La loi santé, qui est un texte crucial du mandat d’Emmanuel Macron parce qu’il devrait fortement modifier les conditions d’exercice de la médecine de ville, passe largement sous les “radars” de l’opinion publique. C’est une occasion manquée pour la majorité de donner une visibilité à son action. C’est aussi une façon commode de livre l’intérêt général au lobby médical et à la technostructure.
La loi santé prétend s’attaquer à plusieurs problèmes épineux. L’un d’entre eux, qui n’est pas des moindres, est la désertification médicale. Pour y parvenir, le gouvernement entend supprimer le numerus clausus et graver dans le marbre l’existence de 500 hôpitaux de proximité. L’autre sujet sensible est celui de la tarification à l’activité, qui produit d’importants effets inflationnistes sur la dépense de santé sans améliorer l’état sanitaire de la population.
La loi peut-elle encore porter l’intérêt général?
Dans ces objectifs d’intérêt général, on aurait pu imaginer que le “nouveau monde” proposé par Emmanuel Macron invente une gouvernance parlementaire en rupture avec les pratiques anciennes. Dans la pratique, la loi santé manifeste l’échec profond de ce renouvellement, et explique largement la déception des Français face à la nouvelle mandature.
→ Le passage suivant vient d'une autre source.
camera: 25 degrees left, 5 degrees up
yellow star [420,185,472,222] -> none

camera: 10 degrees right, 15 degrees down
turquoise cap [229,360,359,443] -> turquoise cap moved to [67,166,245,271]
Ainsi, cette loi a-t-elle été essentiellement conçue “en chambre”, par la technostructure du ministère de la santé. Lors de son audition par l’Assemblée Nationale, la ministre a d’ailleurs reconnu ce manque de concertation et annoncé que les discussions allaient commencer instamment.
Le débat parlementaire verrouillé par le lobby hospitalier
Pour encadrer le débat, LREM a choisi de placer à des fonctions stratégiques des personnalités dont l’objectivité ou l’impartialité peuvent être discutées. C’est le cas de Gaël Le Bohec, désigné rapporteur par la commission des affaires culturelles, mais aussi de Stéphanie Rist (co-rapporteuse désignée par la commission sociale), qui ont tous deux eu ou ont encore des intérêts avec les laboratoires pharmaceutiques ou les hôpitaux eux-mêmes. Plus globalement, le débat devrait être dominé par le lobbys des médecins et des professionnels de santé très présent à l’Assemblée Nationale, et particulièrement à la commission sociale.
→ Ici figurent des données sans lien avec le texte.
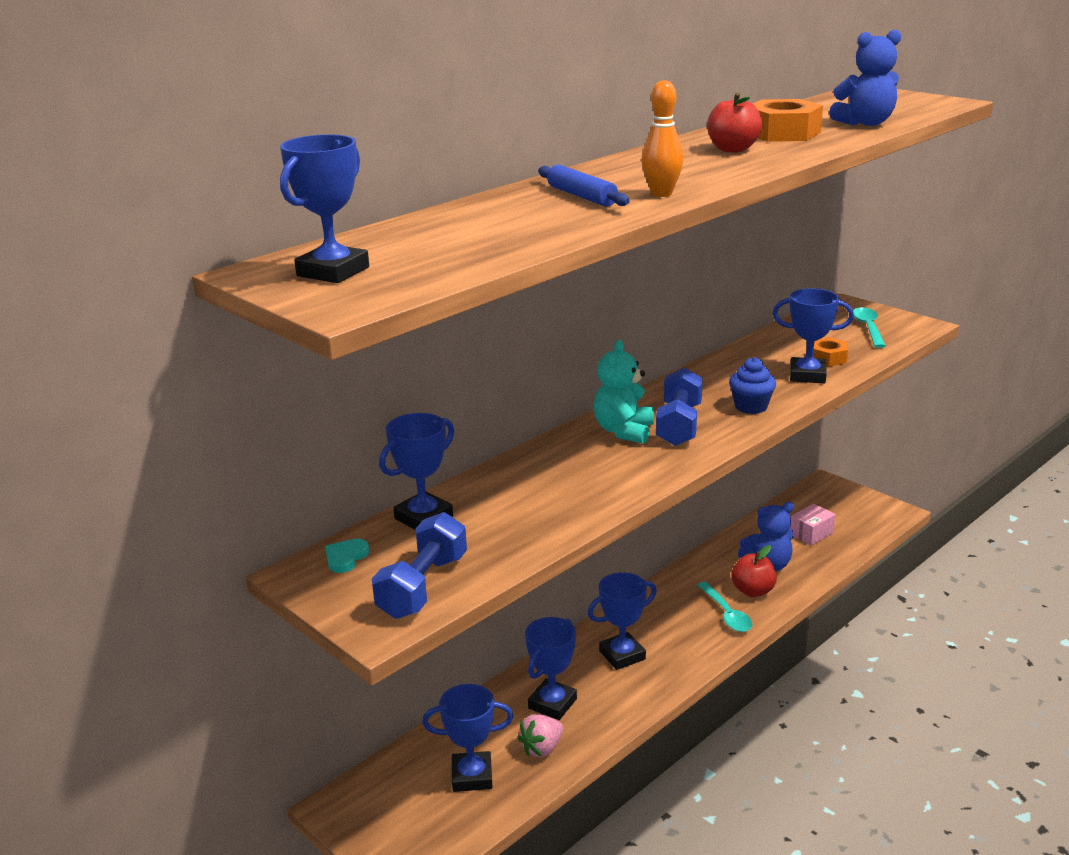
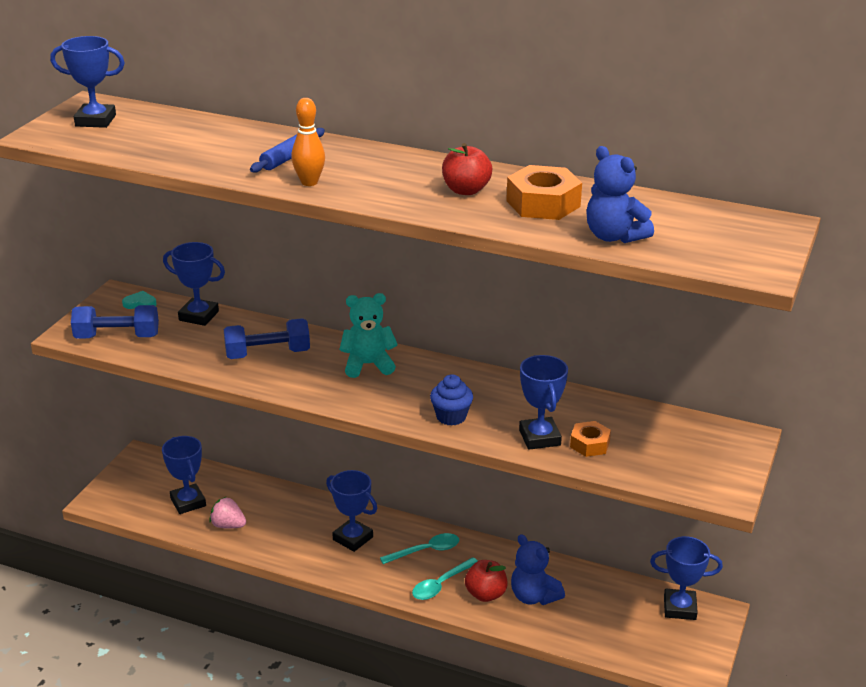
camera: 65 degrees right, 5 degrees up
blue trophy [525,617,577,720] -> blue trophy moved to [650,536,723,620]
blue dumbbell [656,367,703,446] -> blue dumbbell moved to [224,318,310,359]
pink box [790,504,836,546] -> none
turquoise spoon [853,307,886,348] -> turquoise spoon moved to [380,533,459,564]

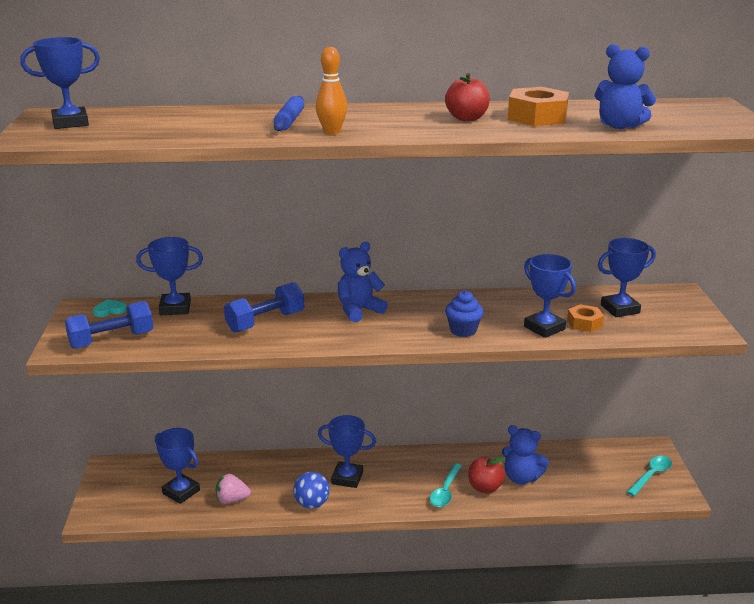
camera: 25 degrees left, 5 degrees down
turquoise teddy bear [339,293,398,378] -> blue teddy bear [338,242,388,322]
turquoise spoon [380,533,459,564] -> turquoise spoon moved to [627,456,672,496]
blue trophy [650,536,723,620] -> blue trophy moved to [598,238,656,317]
none -> blue ball [293,472,330,509]

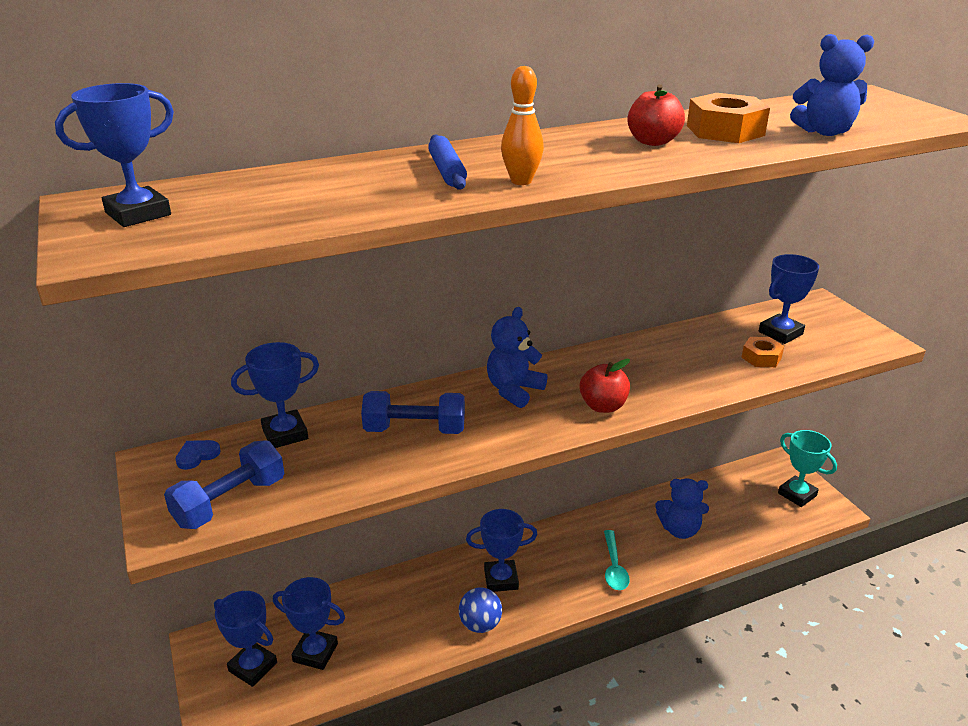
camera: 20 degrees left, 5 degrees up
turquoise heart [93,299,127,317] -> blue heart [175,440,221,470]
pink strawberry [216,474,251,504] -> none
blue dumbbell [224,282,304,333] -> blue dumbbell turned 60 degrees clockwise [361,391,465,434]
blue cupcake [445,291,484,337] -> none
red apple [468,457,506,493] -> red apple moved to [579,359,630,413]
blue trophy [524,254,576,338] -> blue trophy moved to [214,591,277,687]
turquoise spoon [627,456,672,496] -> turquoise trophy [778,430,837,507]

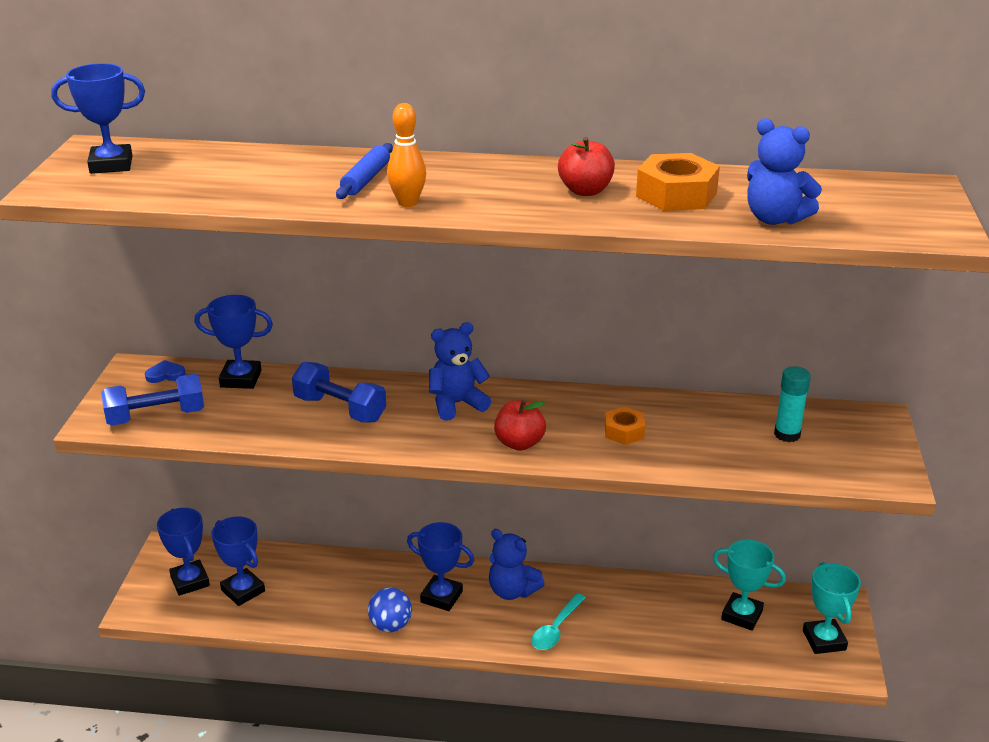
camera: 30 degrees right, 0 degrees up
blue teddy bear [655,478,709,539] -> blue teddy bear moved to [489,529,545,600]
orange nut [741,337,784,367] -> orange nut moved to [605,407,645,445]
blue trophy [759,254,819,344] -> turquoise glue stick [774,366,811,442]
none -> turquoise trophy [713,540,786,631]

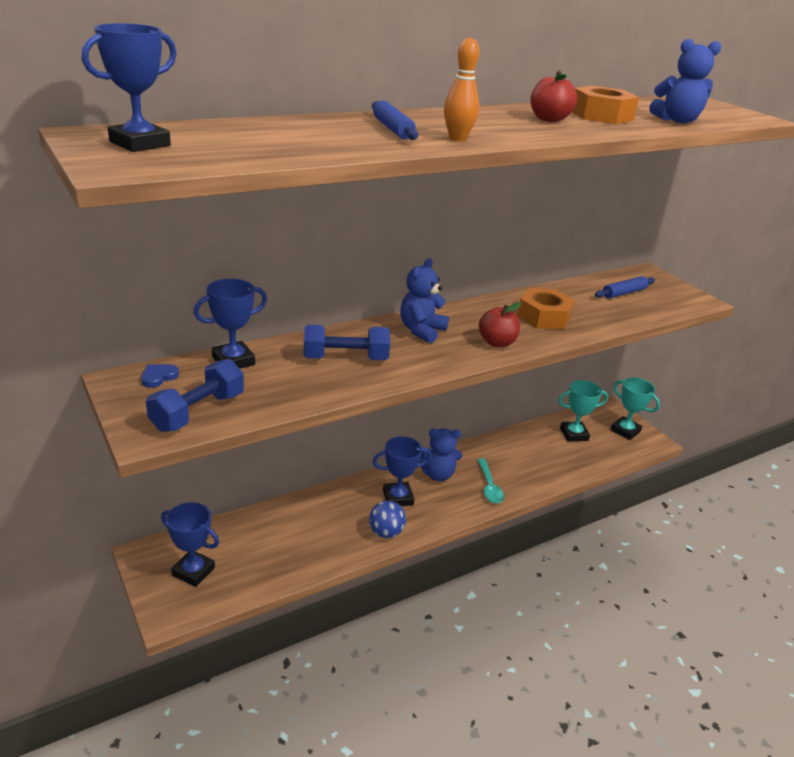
camera: 40 degrees left, 0 degrees up
blue trophy [212,516,265,606] -> none
orange nut [605,407,645,445] -> orange nut [517,288,575,329], size x1.66
turquoise glue stick [774,366,811,442] -> blue rolling pin [595,276,655,299]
Comble de “lobbying”: le duo ministériel qui chapeaute cette loi, entre Agnès Buzyn et Frédérique Vidal (qui pilotera la fin du numerus clausus), est lui aussi composé de “gens du système”. Buzyn est praticienne hospitalière et Vidal est une universitaire généticienne. Si l’on ajoute que le rapporteur général de la commission n’est autre qu’Olivier Véran, lui aussi praticien hospitalier (neurologue), alors on comprend que ce texte devrait largement échapper aux profanes, et rester sous le contrôle permanent des “gens du système”.
Dérive progressive de la technocratie
Certes, il est utile que des professionnels soient associés à la préparation des lois. De ce point de vue, la présence de nombreux médecins ou acteurs de la santé à l’Assemblée Nationale peut être considérée comme une richesse. Toute la difficulté réside dans le dosage de cette présence et dans la maîtrise des conflits d’intérêt sous-jacents au mélange des genres.
Sur ce point, on peut s’interroger sur les garde-fous existant dans le débat à venir. La maîtrise des amendements échappera complètement au contrôle des profanes, et seuls des acteurs du système (entre les rapporteurs et les cabinets ministériels) pourront les coopter, les adouber ou les écarter. Il s’agit d’une anomalie dans notre processus démocratique.
S’agissant de la santé, on ne s’étonnera pas, au vu de ce mécanisme, la rupture soit consommée entre l’opinion publique qui s’intéresse à cette question avec la foi du charbonnier, et le gouvernement qui pratique une forme de cléricalisme du pouvoir, réservant la décision aux seuls initiés et cooptés.